Kathy, I was relieved to see you both that sun-seared late June afternoon in front of the Oriental Bazaar. When your mother saw I was hugging brown shoes, she asked with a frown, “Who is with you? Why are you alone?” I realized it seemed an odd situation, and I blurted, “ My mother made me go get my shoes!” I gave into tiredness, self pity, and the confusion of how I got there. My loafers were heavy and hot in my arms. I don't remember speaking to anyone but you. Your mother dispensed a small bottle of Pepsi from the machine at the entrance to the shop, opened it, and handed it to me. “Here, take a drink.” It was the coldest I'd ever tasted. “Come home with us — here’s the car.” I was happy to clamber into the back seat of your Olds.
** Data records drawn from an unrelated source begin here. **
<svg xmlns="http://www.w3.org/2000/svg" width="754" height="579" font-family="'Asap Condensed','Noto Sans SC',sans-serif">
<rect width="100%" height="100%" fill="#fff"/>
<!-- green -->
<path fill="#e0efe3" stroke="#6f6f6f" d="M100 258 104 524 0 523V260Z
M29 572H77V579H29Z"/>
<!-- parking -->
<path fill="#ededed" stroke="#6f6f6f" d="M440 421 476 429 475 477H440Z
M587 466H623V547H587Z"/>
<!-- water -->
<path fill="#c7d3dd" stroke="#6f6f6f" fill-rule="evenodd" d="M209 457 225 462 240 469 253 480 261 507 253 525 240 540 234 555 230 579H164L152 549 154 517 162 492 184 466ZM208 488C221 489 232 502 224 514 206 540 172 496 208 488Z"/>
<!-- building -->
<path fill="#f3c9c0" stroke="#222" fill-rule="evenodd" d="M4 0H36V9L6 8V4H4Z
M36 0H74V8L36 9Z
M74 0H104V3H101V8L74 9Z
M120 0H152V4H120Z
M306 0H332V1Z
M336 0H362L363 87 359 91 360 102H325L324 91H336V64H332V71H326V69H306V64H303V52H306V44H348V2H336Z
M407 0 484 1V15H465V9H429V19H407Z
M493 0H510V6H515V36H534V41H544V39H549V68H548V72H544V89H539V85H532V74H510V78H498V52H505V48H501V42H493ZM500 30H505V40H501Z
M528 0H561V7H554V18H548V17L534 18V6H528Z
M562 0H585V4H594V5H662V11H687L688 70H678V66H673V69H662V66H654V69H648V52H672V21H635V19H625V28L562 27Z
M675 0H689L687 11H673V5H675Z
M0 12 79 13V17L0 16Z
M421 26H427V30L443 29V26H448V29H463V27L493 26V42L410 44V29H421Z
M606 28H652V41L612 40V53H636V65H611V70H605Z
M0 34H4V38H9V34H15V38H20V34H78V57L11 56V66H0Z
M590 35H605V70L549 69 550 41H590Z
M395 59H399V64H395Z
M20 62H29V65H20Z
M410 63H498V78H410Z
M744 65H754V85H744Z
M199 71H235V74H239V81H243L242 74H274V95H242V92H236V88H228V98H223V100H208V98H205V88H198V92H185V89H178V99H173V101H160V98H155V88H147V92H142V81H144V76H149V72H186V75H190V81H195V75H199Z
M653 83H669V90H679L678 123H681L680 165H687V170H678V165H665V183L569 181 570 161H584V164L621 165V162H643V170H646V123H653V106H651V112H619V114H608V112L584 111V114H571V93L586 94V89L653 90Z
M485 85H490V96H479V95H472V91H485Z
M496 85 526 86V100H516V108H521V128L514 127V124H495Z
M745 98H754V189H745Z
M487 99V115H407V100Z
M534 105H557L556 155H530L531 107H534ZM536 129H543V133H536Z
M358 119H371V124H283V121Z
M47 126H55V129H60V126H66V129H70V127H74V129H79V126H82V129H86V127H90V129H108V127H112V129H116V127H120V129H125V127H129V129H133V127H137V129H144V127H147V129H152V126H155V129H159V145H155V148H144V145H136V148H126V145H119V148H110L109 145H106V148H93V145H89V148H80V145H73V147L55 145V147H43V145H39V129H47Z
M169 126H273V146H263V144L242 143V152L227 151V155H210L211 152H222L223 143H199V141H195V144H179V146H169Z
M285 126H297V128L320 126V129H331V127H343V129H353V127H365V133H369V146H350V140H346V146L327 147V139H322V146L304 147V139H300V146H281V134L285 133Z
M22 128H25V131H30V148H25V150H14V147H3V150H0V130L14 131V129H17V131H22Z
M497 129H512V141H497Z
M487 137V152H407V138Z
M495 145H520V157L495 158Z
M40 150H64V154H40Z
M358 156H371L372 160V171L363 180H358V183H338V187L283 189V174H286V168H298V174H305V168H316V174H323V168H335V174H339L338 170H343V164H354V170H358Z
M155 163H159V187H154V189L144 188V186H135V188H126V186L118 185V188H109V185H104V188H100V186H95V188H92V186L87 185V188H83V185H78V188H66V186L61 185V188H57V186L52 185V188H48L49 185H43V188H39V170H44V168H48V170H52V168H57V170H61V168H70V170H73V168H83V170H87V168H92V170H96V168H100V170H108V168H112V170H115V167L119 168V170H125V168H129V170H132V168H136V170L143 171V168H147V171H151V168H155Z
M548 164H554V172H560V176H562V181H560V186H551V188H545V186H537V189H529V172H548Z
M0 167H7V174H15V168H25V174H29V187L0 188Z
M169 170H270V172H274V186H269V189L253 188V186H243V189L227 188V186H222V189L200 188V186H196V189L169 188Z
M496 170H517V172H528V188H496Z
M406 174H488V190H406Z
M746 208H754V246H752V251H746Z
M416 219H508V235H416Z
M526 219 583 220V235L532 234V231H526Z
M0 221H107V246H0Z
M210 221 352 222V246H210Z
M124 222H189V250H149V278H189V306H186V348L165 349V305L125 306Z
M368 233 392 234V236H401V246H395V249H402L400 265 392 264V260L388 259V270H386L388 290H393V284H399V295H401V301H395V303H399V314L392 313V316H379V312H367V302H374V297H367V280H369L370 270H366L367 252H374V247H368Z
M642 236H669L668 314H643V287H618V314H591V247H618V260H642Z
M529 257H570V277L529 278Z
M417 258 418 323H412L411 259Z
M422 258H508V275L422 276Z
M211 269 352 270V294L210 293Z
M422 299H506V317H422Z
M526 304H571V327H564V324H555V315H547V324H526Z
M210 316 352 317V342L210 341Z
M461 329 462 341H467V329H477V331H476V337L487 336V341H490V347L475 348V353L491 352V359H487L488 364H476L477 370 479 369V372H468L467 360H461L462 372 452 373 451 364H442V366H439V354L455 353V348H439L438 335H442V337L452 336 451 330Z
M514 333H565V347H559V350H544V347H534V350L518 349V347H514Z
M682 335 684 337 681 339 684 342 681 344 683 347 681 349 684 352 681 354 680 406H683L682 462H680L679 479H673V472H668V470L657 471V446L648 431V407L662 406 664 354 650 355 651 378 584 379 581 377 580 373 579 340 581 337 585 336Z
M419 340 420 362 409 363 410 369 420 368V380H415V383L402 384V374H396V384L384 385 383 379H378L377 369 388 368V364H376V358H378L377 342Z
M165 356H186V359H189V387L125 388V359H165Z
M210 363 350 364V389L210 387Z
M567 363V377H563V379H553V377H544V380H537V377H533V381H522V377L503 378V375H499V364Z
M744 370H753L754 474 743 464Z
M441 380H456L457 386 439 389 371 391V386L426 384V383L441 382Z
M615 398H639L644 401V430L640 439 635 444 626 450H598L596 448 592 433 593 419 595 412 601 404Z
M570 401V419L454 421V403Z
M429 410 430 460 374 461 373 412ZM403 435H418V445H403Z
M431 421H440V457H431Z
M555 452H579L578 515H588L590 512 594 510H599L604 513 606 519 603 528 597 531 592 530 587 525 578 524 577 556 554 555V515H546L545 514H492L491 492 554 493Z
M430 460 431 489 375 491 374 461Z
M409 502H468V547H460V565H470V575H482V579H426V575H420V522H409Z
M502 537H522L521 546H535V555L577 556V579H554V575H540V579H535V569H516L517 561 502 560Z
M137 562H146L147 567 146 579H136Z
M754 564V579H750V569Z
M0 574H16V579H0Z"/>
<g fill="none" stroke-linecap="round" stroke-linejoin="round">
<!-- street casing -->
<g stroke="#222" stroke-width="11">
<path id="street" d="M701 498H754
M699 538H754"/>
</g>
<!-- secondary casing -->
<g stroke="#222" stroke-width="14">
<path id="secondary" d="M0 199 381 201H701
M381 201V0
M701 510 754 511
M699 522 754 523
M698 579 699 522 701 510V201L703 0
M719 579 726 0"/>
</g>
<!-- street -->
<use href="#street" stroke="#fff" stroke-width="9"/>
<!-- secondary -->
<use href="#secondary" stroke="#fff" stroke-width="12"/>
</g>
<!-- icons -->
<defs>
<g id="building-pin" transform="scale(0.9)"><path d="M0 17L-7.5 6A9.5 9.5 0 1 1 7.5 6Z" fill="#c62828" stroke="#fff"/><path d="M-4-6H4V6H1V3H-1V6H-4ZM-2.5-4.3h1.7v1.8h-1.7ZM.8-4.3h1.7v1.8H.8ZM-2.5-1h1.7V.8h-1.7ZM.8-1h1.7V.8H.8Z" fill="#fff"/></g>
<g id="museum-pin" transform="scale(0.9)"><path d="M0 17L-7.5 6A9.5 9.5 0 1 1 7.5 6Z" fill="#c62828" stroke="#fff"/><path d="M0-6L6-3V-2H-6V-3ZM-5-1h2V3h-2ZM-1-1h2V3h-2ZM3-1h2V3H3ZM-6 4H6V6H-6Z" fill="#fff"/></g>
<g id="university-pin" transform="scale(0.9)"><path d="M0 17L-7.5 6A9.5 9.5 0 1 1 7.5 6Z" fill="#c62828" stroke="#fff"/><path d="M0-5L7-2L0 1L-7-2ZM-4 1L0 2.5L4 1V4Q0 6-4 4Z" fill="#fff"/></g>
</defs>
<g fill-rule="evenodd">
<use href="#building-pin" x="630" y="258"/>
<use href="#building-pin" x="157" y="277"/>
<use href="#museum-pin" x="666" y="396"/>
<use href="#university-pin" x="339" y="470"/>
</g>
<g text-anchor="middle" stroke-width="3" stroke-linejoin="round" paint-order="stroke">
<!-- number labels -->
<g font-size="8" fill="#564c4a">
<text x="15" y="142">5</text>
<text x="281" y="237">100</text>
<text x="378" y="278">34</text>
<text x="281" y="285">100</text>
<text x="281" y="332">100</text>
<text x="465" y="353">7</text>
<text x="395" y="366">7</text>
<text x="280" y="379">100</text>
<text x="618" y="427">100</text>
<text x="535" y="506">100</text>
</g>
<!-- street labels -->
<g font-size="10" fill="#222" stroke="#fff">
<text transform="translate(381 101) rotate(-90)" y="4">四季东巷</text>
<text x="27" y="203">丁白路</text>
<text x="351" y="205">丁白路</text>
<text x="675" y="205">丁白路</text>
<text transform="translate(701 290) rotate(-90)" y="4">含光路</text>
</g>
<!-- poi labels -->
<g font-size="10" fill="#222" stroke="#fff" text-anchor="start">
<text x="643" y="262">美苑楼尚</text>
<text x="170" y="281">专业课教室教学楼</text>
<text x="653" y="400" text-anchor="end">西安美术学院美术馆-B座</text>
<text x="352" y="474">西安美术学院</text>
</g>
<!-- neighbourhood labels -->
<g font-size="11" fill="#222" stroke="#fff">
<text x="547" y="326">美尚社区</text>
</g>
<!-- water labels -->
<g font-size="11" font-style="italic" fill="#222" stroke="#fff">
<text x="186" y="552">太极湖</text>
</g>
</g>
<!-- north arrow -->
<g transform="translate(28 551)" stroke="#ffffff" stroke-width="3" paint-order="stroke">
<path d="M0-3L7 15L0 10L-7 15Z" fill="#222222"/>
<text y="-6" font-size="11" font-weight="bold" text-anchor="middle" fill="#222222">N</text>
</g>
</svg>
On Saturdays, Dad sometimes enjoyed shopping in the Base Exchange, or would take us to Harajuku in Shibuya, the shopping district outside the gates, into the crowded streets and alleys. Traditional and popular Japanese music wafted from the shops and transistors, voices in the language my family couldn’t comprehend, except for a handful of words and phrases; the advertising art with kanji characters I never learned to read. In the Oriental Bazaar, a souvenir palace with an unfortunate name, and accessible Far Eastern culture as well as kitsch, my family Iingered at the displays, and shelves heavy with dolls, toys, ceramics, clothing, and furniture. Mom chose a graceful geisha doll in a kimono, poised in a wood-framed glass case, a floral fan in her hand, picked out an earthenware incense burner, and a Satsuma multi-floral trinket box, and lazy-Susan set of the same pattern. With my spending money, I bought a few tiny glass animals, and Dad could be persuaded to contribute a few extra yen for wooden-painted peg kokeshi dolls, a lucky red Daruma doll, a Hakata doll in folk dress, or twin Ichimatsu Gofu, jointed baby dolls made of eggshell-like plaster. At the counter, I chose a few hard fruit candies wrapped in dissolving rice paper. Outside, were the mingling fragrances of street food: soba noodles, fried dumplings, skewered chicken Yakitori, and savory grilled rice crackers, which we sampled on the way to our Buick Special.
Fueled by Pepsi and my adventure, and relieved to be safe at home, I called to my mom, “I have them! Kathy's mom drove me home from the shop!” My mother didn't ask for the details of my journey. I wonder if she told my dad about it when he returned from his.